Dear parents, the earlier you seek help, the more chances you have of helping your kids. But it is also never late.
Early intervention, however is key. If you have a suspicion of autism and/or adhd or if you even have the diagnosis of those for your child, don’t stop there. Ask for a genetic test, especially if you notice the following:
• a white descent child has epicanthic eye lids - a single eye fold that covers the inner corner of the eye. An epicanthal eye lid in people of white descent alone does not indicate a genetic disorder. But it may if combined with other characteristics of neurological or genetic divergence. My eldest son Sasha is half Thai, and I have Asian heritage in my DNA test, and my grandmother Vera most certainly had native Siberian ancestry, so an epicanthal fold just didn’t seem unusual to me.
• any other physical peculiarities (doctors call them ‘facial dismorphia’ which I hate). Like Wilfred’s ‘folded’ ear. Also, in Fragile X - ears often stick out, especially as the kids hit puberty.
• delays in development - sitting, crawling, walking, talking
• child’s mum is neurodivergent. I recently have been diagnosed with AuDhd (and my husband Joe too). To be honest - the relief! The final understanding of self, of our struggles and strengths.
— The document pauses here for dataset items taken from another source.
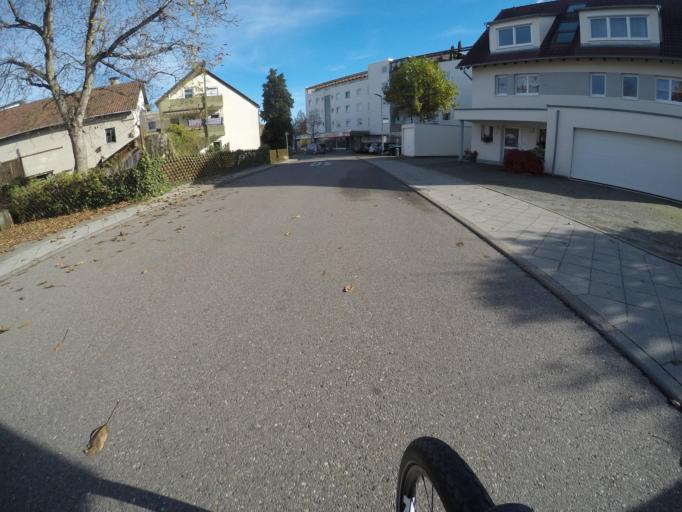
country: DE
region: Baden-Wuerttemberg
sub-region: Regierungsbezirk Stuttgart
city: Leinfelden-Echterdingen
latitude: 48.6927
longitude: 9.1438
• child’s mum has an early peri or full menopause (mine started at 38). 1 in 120 women have Fragile X premutation. 1 in 120! A lot not diagnosed.
• the grandfather on mother’s side suffers from neurological tremors. It’s called FRAXA tremors - look it up to see if you think your elder male relatives may show signs of this.
Anyway, this post has not been written to scare anyone. On the contrary.
I wish me today could teleport back to the day we’d been given our diagnoses (sadly - insensitively). I wish I could tell myself it will all be ok, brilliant even. It’s a struggle, don’t get me wrong. Especially getting Wilfred help he deserves in the UK, EHCP (funded education support) etc.
Wilfred is the most incredible human. I cannot express in words how amazing. I thank Fragile X UK society for helping me in those difficult first days. And thank you Joe Woodhouse It is such a huge credit to you how Wilfred is doing, to your nature and your nurture. Thank you my love. Please spread this information far and wide. And Happy Birthday my Vilfiks. How lucky we are to be your parents.”
Here are two videos and one photo to finish this post with. I hope, after everything you’d read above, they give you much much joy and hope.







PS If you would like to listen to the story of our diagnoses, you can watch it HERE. When I recorded the above interview, I was still in the difficult stage, pre-acceptance, so I may look sad and forlorn. Things have shifted now, and I see so so so much light. Just look above.



I am already a fan of your cooking Olia and I enjoyed reading Strong Roots, but as a mum of three, with the youngest (18) being Autistic with developmental delay, and other challenges, I am here for this writing too. I too am full of hope (although that is tested on days like today). Thank you for bringing your heartfelt words here.
This was moving but hopeful to read Olia - as your writing always is. Love to you all and a belated happy birthday to your beautiful boy, Wilfred!